Ellen Messmer | July 2, 2013
Late last December ended with a hacker leaking data on 300,000 Verizon FIOS customers which was apparently stolen via a marketing partner of Verizon.

- Digital library and document-sharing website Scribd said it was hacked, though it believes only a small number of users, less than 1%, were impacted. Scribd recommended users change their passwords and said it was conducting a comprehensive security review.

- Apple's iMessage and Facetime messaging systems were hit by a glitch that took the services offline for several hours in early April.

- American Airlines grounded all its flights the afternoon of April 16 after experiencing numerous outages in its reservation system. The airline carrier said it resolved issues with its Sabre system later that day.

- Office supply store chain Staples had to lock down its corporate systems one day when it discovered a malware attack spreading on its systems, according to CRN, which reported on it based on a notification in e-mail to Staples employees.

- Store chain Schnuck Markets revealed that 2.4 million credit and debit cards used at its stores may have been compromised in a cyber theft in which criminals may have installed malware in the company's "processing environment," as payment cards were awaiting authorization. The company said 79 of its 100 stores were impacted.

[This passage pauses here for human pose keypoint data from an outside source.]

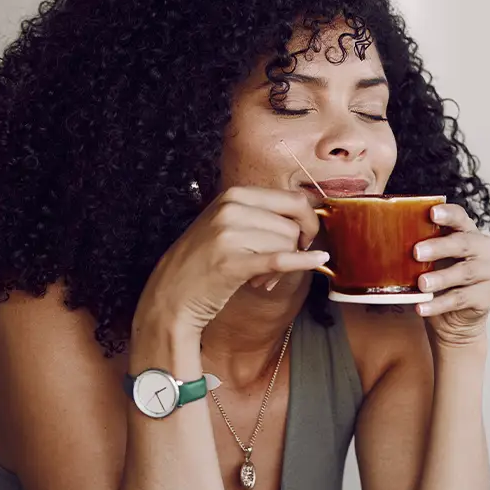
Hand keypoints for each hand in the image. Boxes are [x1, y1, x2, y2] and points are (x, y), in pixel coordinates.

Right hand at [137, 186, 325, 333]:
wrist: (171, 295)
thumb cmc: (203, 262)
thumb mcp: (226, 224)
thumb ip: (260, 215)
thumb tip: (308, 217)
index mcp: (234, 195)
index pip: (292, 199)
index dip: (308, 220)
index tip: (306, 238)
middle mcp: (231, 209)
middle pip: (292, 225)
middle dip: (293, 248)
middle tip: (273, 267)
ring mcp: (229, 234)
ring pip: (287, 244)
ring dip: (282, 267)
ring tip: (259, 277)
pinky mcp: (231, 262)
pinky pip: (280, 259)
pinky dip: (302, 262)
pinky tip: (318, 261)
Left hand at [413, 203, 489, 346]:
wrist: (453, 319)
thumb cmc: (437, 280)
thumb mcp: (427, 262)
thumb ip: (415, 247)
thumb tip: (378, 236)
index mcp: (467, 232)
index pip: (461, 217)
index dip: (448, 214)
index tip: (431, 212)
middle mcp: (483, 249)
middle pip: (464, 243)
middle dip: (439, 247)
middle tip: (416, 252)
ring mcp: (489, 273)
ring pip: (465, 272)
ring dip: (441, 278)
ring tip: (421, 284)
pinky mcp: (487, 296)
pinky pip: (461, 299)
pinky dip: (439, 304)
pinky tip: (421, 307)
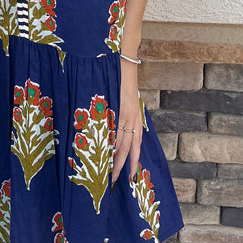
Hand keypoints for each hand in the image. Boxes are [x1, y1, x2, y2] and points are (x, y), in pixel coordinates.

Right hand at [112, 61, 142, 184]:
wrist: (123, 60)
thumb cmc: (120, 80)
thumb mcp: (124, 99)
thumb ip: (120, 114)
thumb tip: (112, 128)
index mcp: (136, 116)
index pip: (136, 144)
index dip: (134, 161)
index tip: (131, 177)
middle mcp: (133, 117)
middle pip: (130, 148)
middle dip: (123, 166)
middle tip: (117, 182)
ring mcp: (126, 112)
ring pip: (122, 142)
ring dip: (116, 159)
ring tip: (110, 173)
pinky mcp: (118, 106)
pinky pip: (114, 128)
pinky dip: (111, 142)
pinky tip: (106, 153)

- The 21-year-old hacker found guilty of a long string of crimes, including distributing a keylogger Trojan disguised as a Call of Duty software patch, has pleaded guilty to launching DDoS attacks on the websites of Oxford and Cambridge universities, which indicated they spent two weeks dealing with the attacks. Separately, Lewys Martin was also accused by police of harvesting 300 credit cards during his keylogging campaign.

- A fake press release went across the Internet, claiming that Chinese search giant Baidu had made an offer to acquire social-gaming company Zynga. The fake release said Baidu was offering to buy Zynga for $10 a share and contained made-up quotes from executives to that effect. The hoax, refuted by the firms, didn't get much attention, and the website, PR Urgent, that was hosting the bogus information took down the fake press release.

- After someone hacked an Associated Press (AP) Twitter account and posted a bogus tweet saying the White House had been attacked, the Dow, which had been up about 130 points, fell into the red for two minutes, erasing $200 billion of stock value, but bounced back quickly when it came clear the "news" was a hoax. A group called the Syrian Electronic Army too credit for the fake AP message. Other news organizations whose Twitter accounts were hacked that month include CBS and NPR. And oh, the fake news site The Onion was hacked, too.

- Sears, which owns Kmart, said a robbery the month before at a Little Rock, Ark., store resulted in a thief taking from a safe not just $6,000 in cash but the day's backup disk that was unencrypted and apparently not password-protected. It included the full names, addresses, dates of birth, prescription numbers, prescribers, insurance cardholder IDs and drug names for some 788 customers, according to Sears, and some customer Social Security numbers.